11 zeigt die Kraft echter Freundschaft, denn hier stehen zwei mächtige Individuen nebeneinander. Doch da sie sich nicht vereinen – 11 ist eine Primzahl – kann sich hier auch ein Konflikt andeuten.

5 vor 12 ist im Traumgeschehen eine Warnung, schnellstmöglich etwas zu tun oder zu lassen. Der genauere Zusammenhang ist sicherlich für den Träumer zu erkennen.
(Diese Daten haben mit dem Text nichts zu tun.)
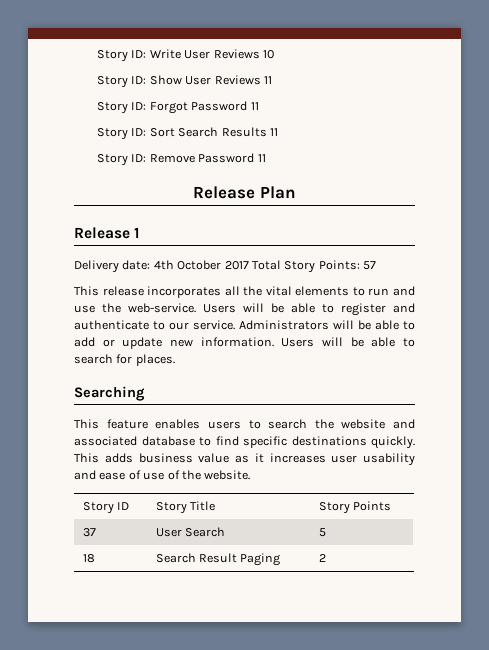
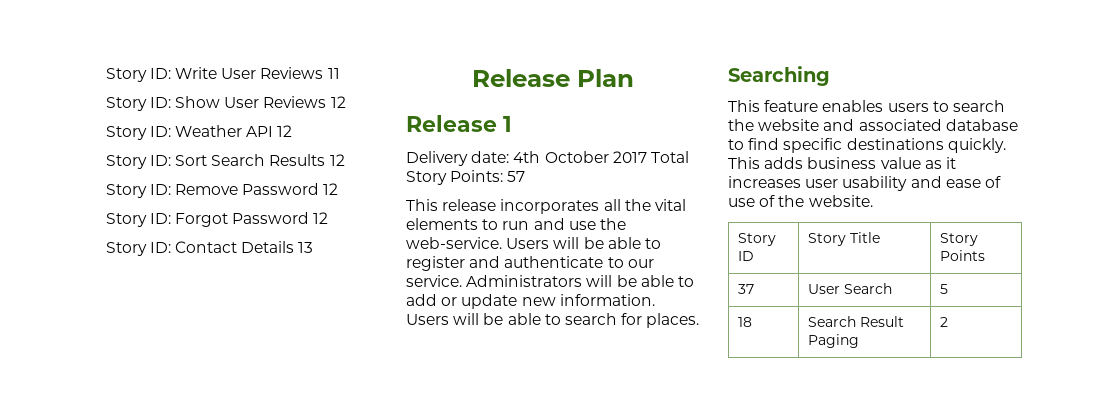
[262,50,274,59] 10 -> [327,68,340,79] 11
[263,76,272,84] [97,101,259,114] 11 // Story ID: Forgot Password 11 -> [330,96,346,108] [105,125,293,140] 12 // Story ID: Weather API 12
[269,128,278,136] 11 -> [329,154,345,166] 12
[257,154,266,162] 11 -> [323,183,339,195] [105,212,329,227] [105,241,314,256] 12 // Story ID: Forgot Password 12 // Story ID: Contact Details 13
12 ist das volle Dutzend. Hier schließt sich der Kreis der Monate zum vollen Jahr. Eine Entwicklung ist komplett abgeschlossen und nährt mit seiner Essenz den Neuanfang. Hingabe an ein höheres Ziel wird hier ein Leichtes.

13 ist beim Tarot die Zahl für den Tod. Deswegen wird sie oft von dem Beigeschmack des assoziierten Unglücks begleitet. Doch, wie im Märchen von Dornröschen deutlich wird, tritt das Unglück erst dann in Erscheinung, wenn man die 13, also die unveränderliche Verknüpfung von Leben und Tod, verleugnet. Zu Urzeiten bestimmte der Mond mit seinem 28tägigen Zyklus den Jahreslauf. Da war es vonnöten, ab und an einen 13. Mond zu integrieren, damit der Jahreslauf nicht aus dem Rhythmus geriet. Diese Praxis zu ändern hat uns vom natürlichen Rhythmus entfernt. Oder nicht?